• _Try it_:
In full and without alteration, print the entries that follow.

(Transcribed page contents)
=====
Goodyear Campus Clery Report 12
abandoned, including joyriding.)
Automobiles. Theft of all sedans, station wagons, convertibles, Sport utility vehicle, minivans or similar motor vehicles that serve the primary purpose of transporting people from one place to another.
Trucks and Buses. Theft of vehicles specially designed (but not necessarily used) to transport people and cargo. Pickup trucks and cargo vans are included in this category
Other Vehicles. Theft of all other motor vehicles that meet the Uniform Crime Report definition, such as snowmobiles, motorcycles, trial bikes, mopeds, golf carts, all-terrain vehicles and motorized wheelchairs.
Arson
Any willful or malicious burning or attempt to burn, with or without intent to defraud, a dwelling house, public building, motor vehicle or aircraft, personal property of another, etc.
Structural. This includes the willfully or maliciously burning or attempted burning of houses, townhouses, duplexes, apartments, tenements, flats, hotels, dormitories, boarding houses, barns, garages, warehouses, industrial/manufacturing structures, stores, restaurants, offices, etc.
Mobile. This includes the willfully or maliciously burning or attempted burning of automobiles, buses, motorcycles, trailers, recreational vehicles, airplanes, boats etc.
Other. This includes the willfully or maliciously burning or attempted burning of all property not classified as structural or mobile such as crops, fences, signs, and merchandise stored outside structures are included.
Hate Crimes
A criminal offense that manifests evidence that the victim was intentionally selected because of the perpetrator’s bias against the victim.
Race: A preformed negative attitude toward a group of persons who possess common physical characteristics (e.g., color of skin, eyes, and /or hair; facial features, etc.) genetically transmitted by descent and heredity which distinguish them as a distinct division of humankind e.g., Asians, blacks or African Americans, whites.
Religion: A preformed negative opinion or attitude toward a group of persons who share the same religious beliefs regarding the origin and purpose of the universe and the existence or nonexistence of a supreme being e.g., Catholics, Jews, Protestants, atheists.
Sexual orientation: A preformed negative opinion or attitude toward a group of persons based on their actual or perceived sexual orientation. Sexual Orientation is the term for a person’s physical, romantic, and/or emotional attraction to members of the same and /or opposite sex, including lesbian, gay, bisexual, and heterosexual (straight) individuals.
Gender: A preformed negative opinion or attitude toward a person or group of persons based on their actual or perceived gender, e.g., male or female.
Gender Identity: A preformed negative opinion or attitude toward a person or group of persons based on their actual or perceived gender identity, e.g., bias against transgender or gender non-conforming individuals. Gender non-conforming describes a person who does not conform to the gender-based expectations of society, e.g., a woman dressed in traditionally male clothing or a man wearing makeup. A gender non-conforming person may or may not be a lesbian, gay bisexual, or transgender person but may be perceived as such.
=====
• _Answer below_:
Goodyear Campus Clery Report 12
abandoned, including joyriding.)
Automobiles. Theft of all sedans, station wagons, convertibles, Sport utility vehicle, minivans or similar motor vehicles that serve the primary purpose of transporting people from one place to another.
Trucks and Buses. Theft of vehicles specially designed (but not necessarily used) to transport people and cargo. Pickup trucks and cargo vans are included in this category
Other Vehicles. Theft of all other motor vehicles that meet the Uniform Crime Report definition, such as snowmobiles, motorcycles, trial bikes, mopeds, golf carts, all-terrain vehicles and motorized wheelchairs.
Arson
Any willful or malicious burning or attempt to burn, with or without intent to defraud, a dwelling house, public building, motor vehicle or aircraft, personal property of another, etc.
Structural. This includes the willfully or maliciously burning or attempted burning of houses, townhouses, duplexes, apartments, tenements, flats, hotels, dormitories, boarding houses, barns, garages, warehouses, industrial/manufacturing structures, stores, restaurants, offices, etc.
Mobile. This includes the willfully or maliciously burning or attempted burning of automobiles, buses, motorcycles, trailers, recreational vehicles, airplanes, boats etc.
Other. This includes the willfully or maliciously burning or attempted burning of all property not classified as structural or mobile such as crops, fences, signs, and merchandise stored outside structures are included.
Hate Crimes
A criminal offense that manifests evidence that the victim was intentionally selected because of the perpetrator’s bias against the victim.
Race: A preformed negative attitude toward a group of persons who possess common physical characteristics (e.g., color of skin, eyes, and /or hair; facial features, etc.) genetically transmitted by descent and heredity which distinguish them as a distinct division of humankind e.g., Asians, blacks or African Americans, whites.
Religion: A preformed negative opinion or attitude toward a group of persons who share the same religious beliefs regarding the origin and purpose of the universe and the existence or nonexistence of a supreme being e.g., Catholics, Jews, Protestants, atheists.
Sexual orientation: A preformed negative opinion or attitude toward a group of persons based on their actual or perceived sexual orientation. Sexual Orientation is the term for a person’s physical, romantic, and/or emotional attraction to members of the same and /or opposite sex, including lesbian, gay, bisexual, and heterosexual (straight) individuals.
Gender: A preformed negative opinion or attitude toward a person or group of persons based on their actual or perceived gender, e.g., male or female.
Gender Identity: A preformed negative opinion or attitude toward a person or group of persons based on their actual or perceived gender identity, e.g., bias against transgender or gender non-conforming individuals. Gender non-conforming describes a person who does not conform to the gender-based expectations of society, e.g., a woman dressed in traditionally male clothing or a man wearing makeup. A gender non-conforming person may or may not be a lesbian, gay bisexual, or transgender person but may be perceived as such.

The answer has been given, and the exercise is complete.